Hope, complacency, and the merits of small wins

Melanie Stetson Freeman/Staff
Partner farmers with Atlantic Sea Farms harvest kelp in Casco Bay on May 3, 2022, near Portland, Maine.

I get it. Nuance is not terribly ... pow! zap! or bang! Would you rather read about the end of the world as we know it, or about how complicated climate change can be? Yes, it could be catastrophic for some communities and it could wipe out countless species. But it is as yet unlikely to turn Earth into an unlivable wasteland. 

That’s why articles like this week’s cover story by Stephanie Hanes can, in some ways, be hard to compute. Is kelp farming off the coast of Maine a solution to climate change? Can it stop the environmental shifts that imperil New England lobstermen? No. But it is something. 

As Stephanie writes, the steps being taken by Maine kelp farmers “will help, especially as they are repeated in different forms and ways.” The cooperation, the ecological stewardship, the changes to diet – all these things, multiplied, speak to potentially powerful ways humankind can move toward the balance that climate change has disturbed. 

But there’s a danger in articles like this. Indeed, there’s a danger in the whole Monitor approach – calm, thoughtful journalism that seeks credible hope. The danger is complacency.  

A friend of mine who attends Northeastern University says her fellow students refuse to acknowledge progress or nuance on hot-button issues such as climate change, race, or LGBTQ rights. Why? Because focusing on incremental wins can make it much harder to get energized. To take to the ramparts. To do something. When everything is going well enough, the tendency is to take the foot off the gas pedal. Calm often equals inaction.
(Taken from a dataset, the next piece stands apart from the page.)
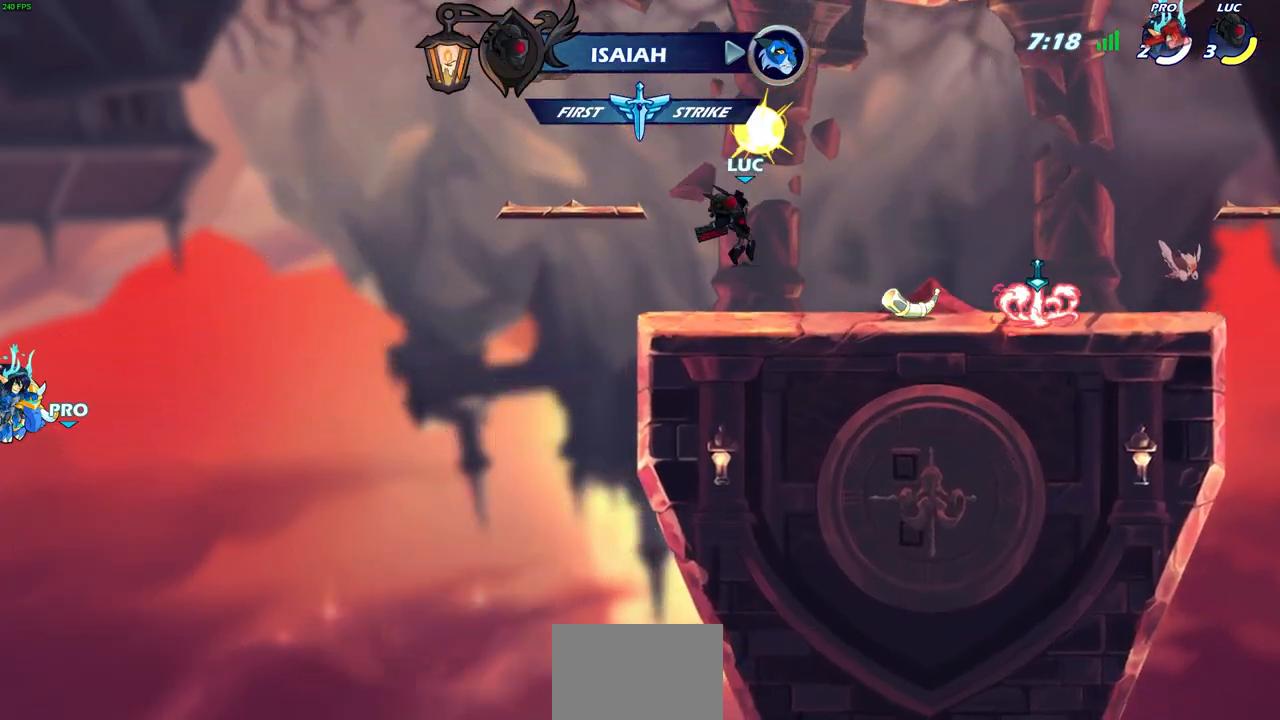
{"buttons": ["CROSS", "SQUARE", "R2"], "left_stick": "up-left", "right_stick": "center", "events": [[217, "left_stick", "right"], [350, "R2", "down"], [383, "CROSS", "down"], [417, "left_stick", "up-left"], [450, "SQUARE", "down"]]}
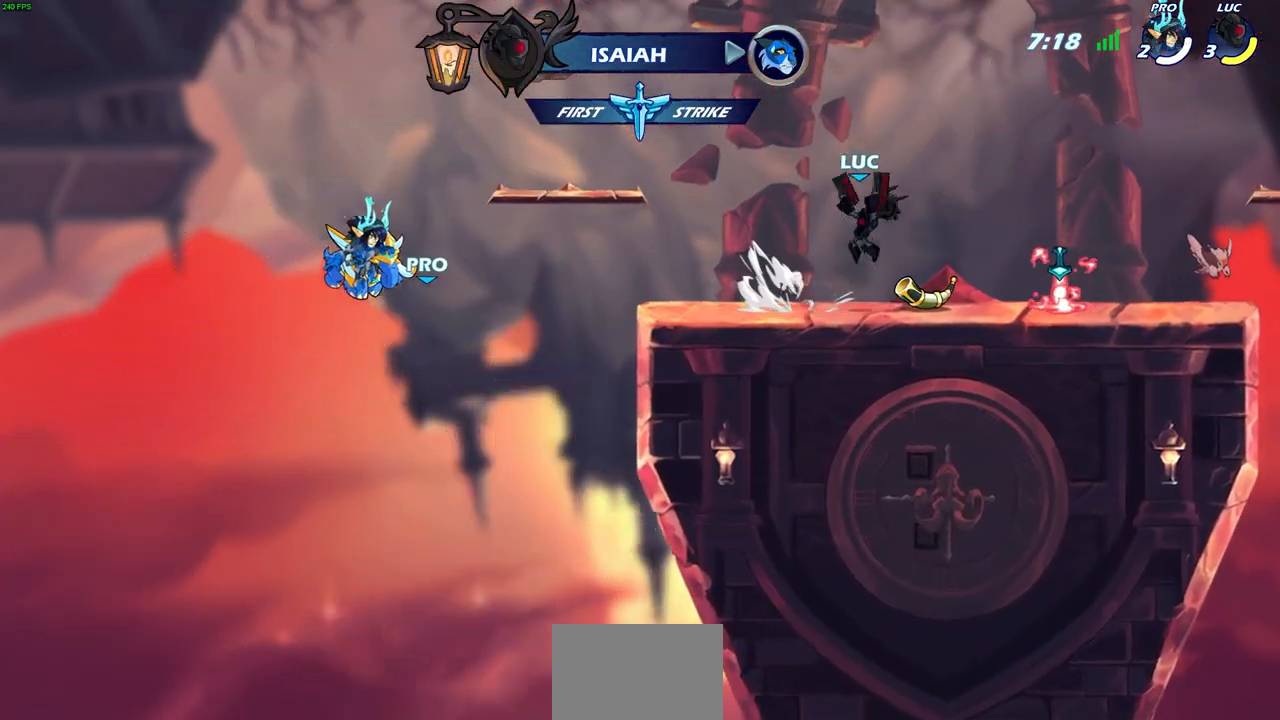
{"buttons": [], "left_stick": "center", "right_stick": "center", "events": [[50, "left_stick", "center"], [67, "CROSS", "up"], [67, "R2", "up"], [67, "SQUARE", "up"]]}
Yet so much progress comes precisely from these times of agitation, when the status quo is seen as insufficient. True, climate change might not yet be “the end of the world,” but that makes for a much better protest sign or slogan than “Prepare for mass migration in the developing world and species extinction!” We cast things in extremes because that is often the very best way to get people off the couch and demanding the progress that is possible, but difficult and often achieved with no small tribulation.

Yet there is a danger to this approach, too. A recent article in Vox cites a 2021 study, which finds that more than half of those polled between ages 16 and 25 said climate change had “doomed” humanity. The article states, “Some ‘climate anxiety’ is the product of telling kids – falsely – that they have no future.”
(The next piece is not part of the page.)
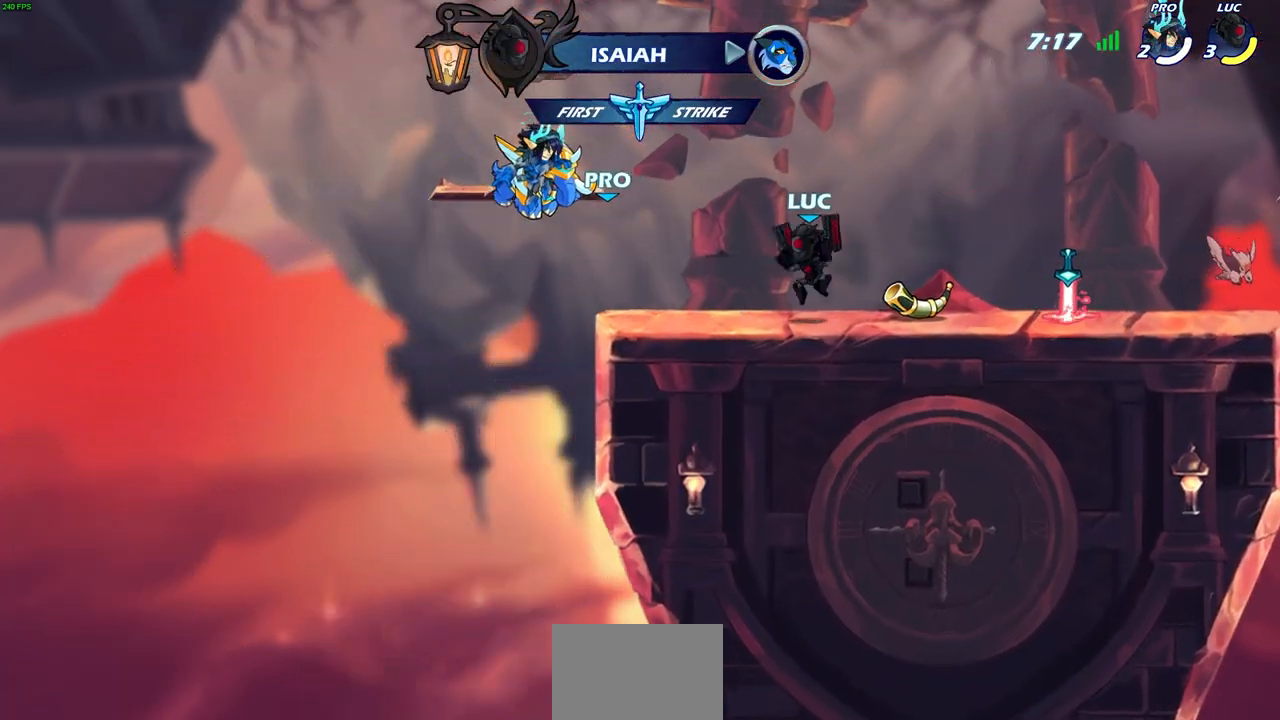
{"buttons": [], "left_stick": "center", "right_stick": "center", "events": [[67, "left_stick", "right"], [300, "left_stick", "up-right"], [367, "R2", "down"], [383, "R1", "down"], [450, "left_stick", "center"], [483, "R1", "up"], [500, "R2", "up"]]}
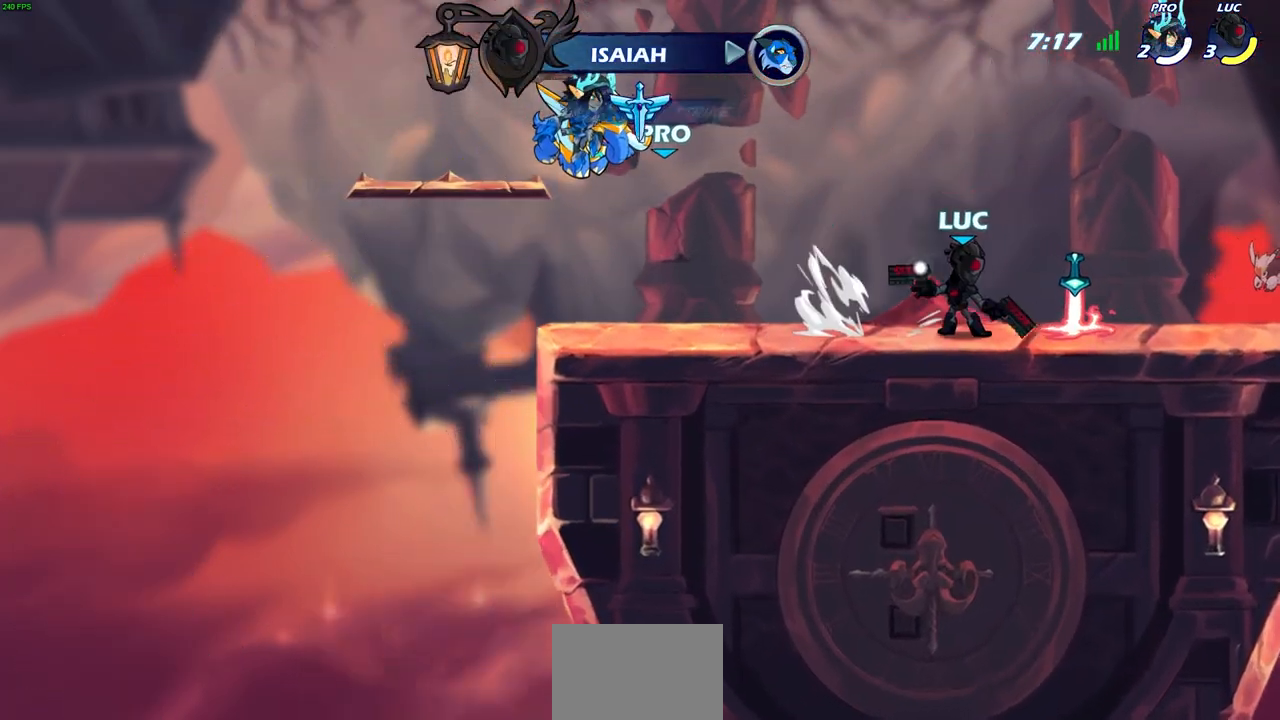
{"buttons": [], "left_stick": "center", "right_stick": "center", "events": [[400, "R1", "down"], [500, "R1", "up"]]}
How do we find the zeal that demands change and the nuance that does not warp our view of the world? How do we combine those things without losing our perspective or our urgency? Stephanie’s article is a great example of the Monitor’s attempt to do just that. 

Maine kelp farmers might not save the world. But they’re not sitting still, and their ingenuity and cooperation are an example of perhaps the best weapon we have in the fight against climate change – or any intractable problem. Even if it doesn’t make for the best protest banner.